Ook inzake de saldocompensatieproblematiek speelde een vergelijkbaar probleem. In de publicaties van SNS Reaal over de solvabiliteit van haar verzekeringsdochter was geen rekening gehouden met (kort gezegd) de omstandigheid dat een interne vordering was verpand tot zekerheid van een andere interne vordering. Hierdoor was sprake van minder verliesabsorberend vermogen dan uit de jaarrekening van SNS Reaal bleek.
Vervolgstappen
De onderzoekers stellen in de nabeschouwing dat zij bij geen van de geïnterviewde oud bestuurders en commissarissen van SNS Reaal c.s. het idee hebben gehad dat de betreffende personen "niet integer gehandeld hebben en naar beste weten en kunnen hebben getracht om problemen aan te pakken."
Niet-integer handelen is geen voorwaarde voor het predicaat wanbeleid of civielrechtelijke aansprakelijkheid.
De VEB meent na eerste lezing dat het enquêterapport voldoende aanknopingspunten bevat om de gang van zaken bij SNS Reaal voorafgaand aan de nationalisatie als wanbeleid te kwalificeren.
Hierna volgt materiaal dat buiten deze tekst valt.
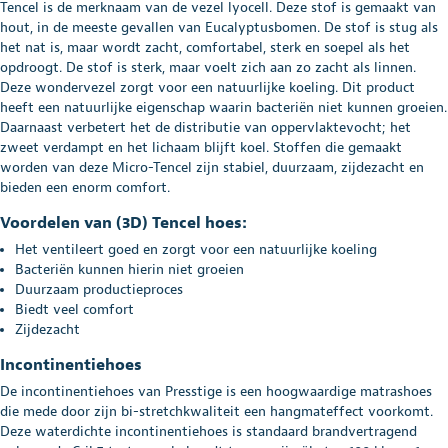
Tencel is de merknaam van de vezel lyocell. Deze stof is gemaakt van
hout, in de meeste gevallen van Eucalyptusbomen. De stof is stug als
het nat is, maar wordt zacht, comfortabel, sterk en soepel als het
opdroogt. De stof is sterk, maar voelt zich aan zo zacht als linnen.
Deze wondervezel zorgt voor een natuurlijke koeling. Dit product
heeft een natuurlijke eigenschap waarin bacteriën niet kunnen groeien.
Daarnaast verbetert het de distributie van oppervlaktevocht; het
zweet verdampt en het lichaam blijft koel. Stoffen die gemaakt
worden van deze Micro-Tencel zijn stabiel, duurzaam, zijdezacht en
bieden een enorm comfort.
Voordelen van (3D) Tencel hoes:
Het ventileert goed en zorgt voor een natuurlijke koeling
Bacteriën kunnen hierin niet groeien
Duurzaam productieproces
Biedt veel comfort
Zijdezacht
Incontinentiehoes
De incontinentiehoes van Presstige is een hoogwaardige matrashoes
die mede door zijn bi-stretchkwaliteit een hangmateffect voorkomt.
Deze waterdichte incontinentiehoes is standaard brandvertragend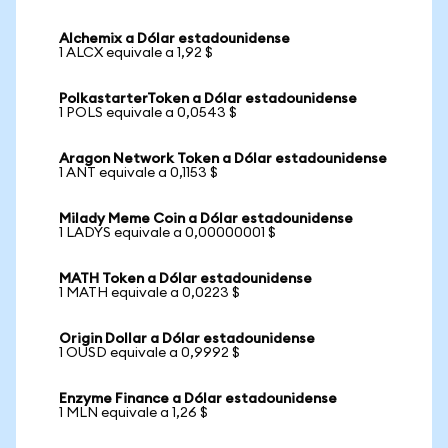
Alchemix a Dólar estadounidense
1 ALCX equivale a 1,92 $
PolkastarterToken a Dólar estadounidense
1 POLS equivale a 0,0543 $
Aragon Network Token a Dólar estadounidense
1 ANT equivale a 0,1153 $
Milady Meme Coin a Dólar estadounidense
1 LADYS equivale a 0,00000001 $
MATH Token a Dólar estadounidense
1 MATH equivale a 0,0223 $
Origin Dollar a Dólar estadounidense
1 OUSD equivale a 0,9992 $
Enzyme Finance a Dólar estadounidense
1 MLN equivale a 1,26 $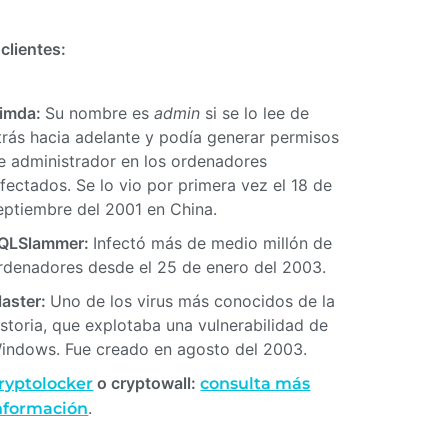
clientes:
imda:
Su nombre es
admin
si se lo lee de
trás hacia adelante y podía generar permisos
e administrador en los ordenadores
nfectados. Se lo vio por primera vez el 18 de
eptiembre del 2001 en China.
QLSlammer:
Infectó más de medio millón de
rdenadores desde el 25 de enero del 2003.
laster:
Uno de los virus más conocidos de la
istoria, que explotaba una vulnerabilidad de
indows. Fue creado en agosto del 2003.
o cryptowall:
ryptolocker
consulta más
.
nformación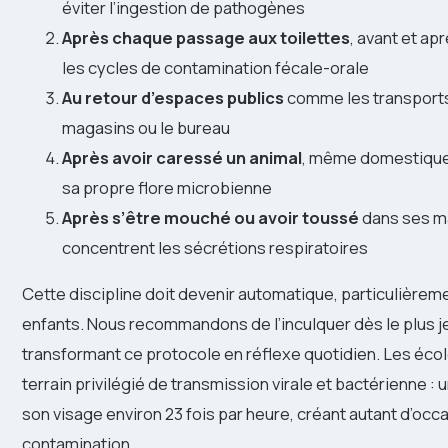
éviter l’ingestion de pathogènes
Après chaque passage aux toilettes
, avant et ap
les cycles de contamination fécale-orale
Au retour d’espaces publics
comme les transport
magasins ou le bureau
Après avoir caressé un animal
, même domestique,
sa propre flore microbienne
Après s’être mouché ou avoir toussé
dans ses ma
concentrent les sécrétions respiratoires
Cette discipline doit devenir automatique, particulièrem
enfants. Nous recommandons de l’inculquer dès le plus j
transformant ce protocole en réflexe quotidien. Les écol
terrain privilégié de transmission virale et bactérienne :
son visage environ 23 fois par heure, créant autant d’occ
contamination.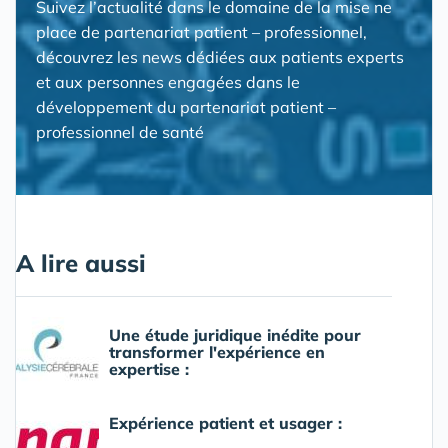
Suivez l’actualité dans le domaine de la mise ne
place de partenariat patient – professionnel,
découvrez les news dédiées aux patients experts
et aux personnes engagées dans le
développement du partenariat patient –
professionnel de santé
A lire aussi
Une étude juridique inédite pour
transformer l'expérience en
expertise :
Expérience patient et usager :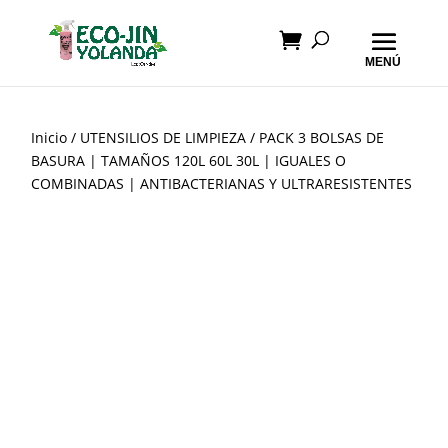
Inicio
/
UTENSILIOS DE LIMPIEZA
/ PACK 3 BOLSAS DE
BASURA | TAMAÑOS 120L 60L 30L | IGUALES O
COMBINADAS | ANTIBACTERIANAS Y ULTRARESISTENTES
De VEB zal na verdere bestudering van het enquêterapport besluiten welke stappen zij zal zetten ter genoegdoening voor de gedupeerde effectenbezitters.
Tegenwerking onderzoekers
Onderzoekers hebben geen inzage gehad in de volledige notulen van de vergaderingen van het bestuur en de raad van commissarissen van SNS Reaal. SNS Reaal heeft zich beroepen op het verschoningrecht ten aanzien van adviezen van advocaten en notarissen. Hierdoor zijn de onderzoekers geconfronteerd met documenten die geheel of gedeeltelijk zijn geblacklined (onleesbaar gemaakt). Alle uitgeleverde documenten zijn door SNS Reaal gecontroleerd op mogelijk verschoningsgerechtigde informatie, wat bovendien heeft geleid tot de nodige vertraging.
Ook hebben onderzoekers van een aantal hoofdrolspelers geen inzage gehad in hun mailboxen. "Van de 16 opgevraagde e-mailboxen bleken er slechts 8 bij SNS Reaal c.s. en 1 bij VIVAT beschikbaar." De mailbox van voormalig CEO Sjoerd van Keulen was al 30 dagen na zijn vertrek verwijderd.
Omvangrijk en kostbaar onderzoek
De Ondernemingskamer gelastte op 26 juli 2018 een omvangrijk onderzoek naar het beleid en de gang van zaken bij SNS. De onderzoeksperiode betrof de periode vanaf 1 juli 2006 tot 1 februari 2013, de dag waarop het SNS-concern werd genationaliseerd. Het enquêterapport telt 481 pagina's met 10 bijlagen.
De kosten van het onderzoek, ongeveer 3,8 miljoen euro, worden gedragen door SRH N.V. (de nieuwe naam van SNS Reaal N.V.) en de Volksbank (de nieuwe naam van SNS Bank).
U kunt het enquêterapport via de website van de Ondernemingskamer raadplegen.
Nationalisatie op 1 februari 2013 en schadeloosstellingsprocedure
Op 1 februari 2013 onteigende de Minister van Financiën aandeel- en obligatiehouders SNS op basis van de Interventiewet. De Minister stelde dat de nationalisatie van SNS Reaal niet meer te vermijden was en nodig was om spaarders en het financiële stelsel te redden.
In een separate procedure bij de Ondernemingskamer is eerder geoordeeld over de waarde van de onteigende effecten per 1 februari 2013. De Ondernemingskamer kwam tot het oordeel dat de waarde van de aandelen nihil was. Aan de overige (minder achtergestelde) effecten werd een waarde toegekend van in totaal 804 miljoen euro. Tegen deze uitspraak heeft de Staat cassatie ingesteld.
De enquêteprocedure en het op 27 juli 2021 gepubliceerde onderzoek zien echter op de periode voorafgaand aan de nationalisatie en de vraag hoe het ooit zover kon komen dat een beursgenoteerde bank-verzekeraar moest worden genationaliseerd.